Suhu normal ditentukan oleh beberapa dekade atau lebih, biasanya 30 tahun. "Ilmunya jelas. Kita harus bertindak sekarang untuk melindungi komunitas dan planet kita, itu satu-satunya yang kita miliki," ungkap Nelson.

Sebagian Amerika Selatan, Afrika Utara, Amerika Utara, dan Semenanjung Antartika sangat panas, mengalami peningkatan suhu sekitar 7,2 Fahrenheit di atas rata-rata.

Secara keseluruhan, panas ekstrem musim panas ini menempatkan puluhan juta orang di bawah peringatan panas dan dikaitkan dengan ratusan penyakit, bahkan kematian.

Pemecah rekor Juli melanjutkan tren jangka panjang dari pemanasan yang didorong oleh manusia terutama didorong oleh emisi gas rumah kaca yang telah terbukti selama empat dekade terakhir.

Menurut data NASA, lima Juli terpanas sejak 1880 semuanya terjadi dalam lima tahun terakhir. “Perubahan iklim memengaruhi manusia dan ekosistem di seluruh dunia, dan kami berharap banyak dari dampak ini meningkat dengan pemanasan yang berkelanjutan,” ujar kepala ilmuwan dan penasihat iklim senior di Markas Besar NASA, Katherine Calvin.

“Badan kami mengamati perubahan iklim, dampaknya, dan pemicunya, seperti gas rumah kaca, dan kami berkomitmen menyediakan informasi ini untuk membantu orang merencanakan masa depan," sambungnya.

NASA menyusun catatan berbekal data suhu udara permukaan dari puluhan ribu stasiun metrologi, serta data suhu permukaan laut yang diperoleh instrumen berbasis kapal dan pelampung.

Data mentah tersebut, kemudian dianalisis menggunakan metode yang memperhitungkan jarak stasiun temperatur yang bervariasi di seluruh dunia dan untuk efek pemanasan perkotaan yang dapat mendistorsi perhitungan.

“Juli ini tidak hanya lebih hangat dari Juli sebelumnya – ini adalah bulan terhangat dalam rekor kami, sejak tahun 1880,” kata Direktur GISS Gavin Schmidt.

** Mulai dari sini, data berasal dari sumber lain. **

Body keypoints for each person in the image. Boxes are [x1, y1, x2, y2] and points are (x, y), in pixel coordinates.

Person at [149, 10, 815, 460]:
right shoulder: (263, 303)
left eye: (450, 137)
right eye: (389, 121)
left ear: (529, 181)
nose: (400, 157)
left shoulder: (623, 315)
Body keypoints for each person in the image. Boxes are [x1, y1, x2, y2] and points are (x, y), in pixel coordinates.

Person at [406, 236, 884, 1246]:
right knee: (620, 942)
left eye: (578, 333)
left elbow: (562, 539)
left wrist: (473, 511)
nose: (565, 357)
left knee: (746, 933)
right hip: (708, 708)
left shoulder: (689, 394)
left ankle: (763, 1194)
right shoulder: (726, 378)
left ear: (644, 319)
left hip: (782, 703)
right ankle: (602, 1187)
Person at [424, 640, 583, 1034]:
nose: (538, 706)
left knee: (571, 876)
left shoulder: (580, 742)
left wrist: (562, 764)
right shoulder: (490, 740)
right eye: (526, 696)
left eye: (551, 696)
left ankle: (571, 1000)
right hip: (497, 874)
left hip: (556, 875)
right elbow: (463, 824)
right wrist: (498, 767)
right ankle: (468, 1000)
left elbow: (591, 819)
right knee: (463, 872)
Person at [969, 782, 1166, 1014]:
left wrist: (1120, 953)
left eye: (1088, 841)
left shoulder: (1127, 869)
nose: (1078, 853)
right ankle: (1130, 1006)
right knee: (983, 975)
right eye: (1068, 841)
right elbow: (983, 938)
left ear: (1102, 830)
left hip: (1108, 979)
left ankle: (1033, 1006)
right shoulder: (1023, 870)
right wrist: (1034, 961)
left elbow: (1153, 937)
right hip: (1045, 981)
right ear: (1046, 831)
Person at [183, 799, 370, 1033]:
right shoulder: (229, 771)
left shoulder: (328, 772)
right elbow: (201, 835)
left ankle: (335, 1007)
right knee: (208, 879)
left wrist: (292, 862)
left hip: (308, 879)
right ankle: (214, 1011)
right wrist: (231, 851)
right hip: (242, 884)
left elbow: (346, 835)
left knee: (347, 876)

“Secara ilmiah jelas ini tidak normal. Pemanasan yang mengkhawatirkan di seluruh dunia terutama didorong oleh emisi gas rumah kaca yang disebabkan oleh manusia. Dan kenaikan suhu rata-rata itu memicu panas ekstrem yang berbahaya yang dialami orang-orang di sini, di rumah dan di seluruh dunia," tambahnya.

Temperatur permukaan laut yang tinggi juga berkontribusi pada rekor kehangatan di Juli. Analisis NASA menunjukkan, suhu laut yang hangat terutama di Pasifik tropis timur, adalah bukti El Nino yang mulai berkembang pada Mei 2023.

Fenomena seperti El Nino atau La Nina, yang menghangatkan atau mendinginkan Samudra Pasifik tropis, dapat berkontribusi dengan jumlah kecil dalam setahun dan tahun selanjutnya variabilitas dalam suhu global.

Namun, kontribusi itu biasanya tidak terasa ketika El Nino mulai berkembang pada musim panas di Belahan Bumi Utara. NASA mengharapkan untuk melihat dampak terbesar El Nino pada Februari, Maret, dan April 2024.